Hence no estoppel was erected by that decree, binding the widow, her next of kin, or heirs at law, concluding to the effect that in the money on hand the widow took only a life interest under the will.
Apart from these considerations, the evidence does not show that the funds found after Mrs. Van Hook's death or then on deposit in bank to her credit were, in whole or in part, funds that came to her from the estate of Robert I. Van Hook, deceased. Perhaps that was its source, but the evidence does not so disclose. From rents of the real estate she may have gained the funds found after her death. Under the evidence the moneys on deposit in bank and the moneys found about the premises after her death were funds of Mrs. Van Hook's estate, subject to distribution to her next of kin and heirs at law. Sewell v. Sewell, 199 Ala. 242, 74 So. 343.

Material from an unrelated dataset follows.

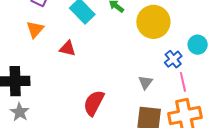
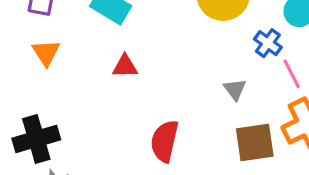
red triangle: (68, 48) -> (125, 66), moved

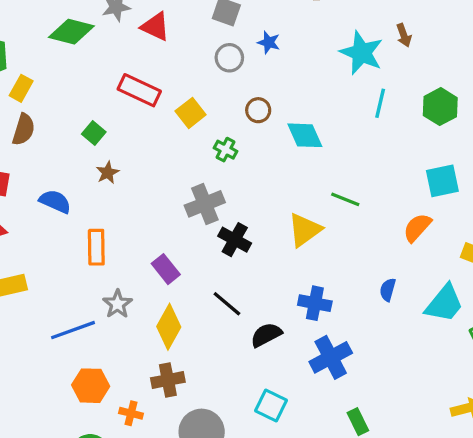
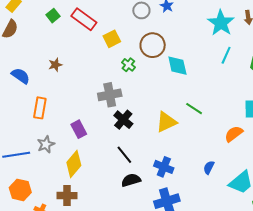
brown circle: (258, 110) -> (153, 45), size x1.6
green square: (94, 133) -> (53, 16), moved
black line: (227, 304) -> (124, 155), moved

For the erroneous pronouncements made in paragraphs 3 and 4 of the decree under review, it is reversed. The cause is remanded for the rendition of a decree in accordance with this opinion. The costs of the appeal will be taxed one-half against the funds of the estate of Robert I. Van Hook, deceased, and one-half against the funds of the estate of Mrs. Van Hook, deceased.
Reversed and remanded.
ANDERSON, C. J., and SOMERVILLE, and THOMAS, JJ., concur.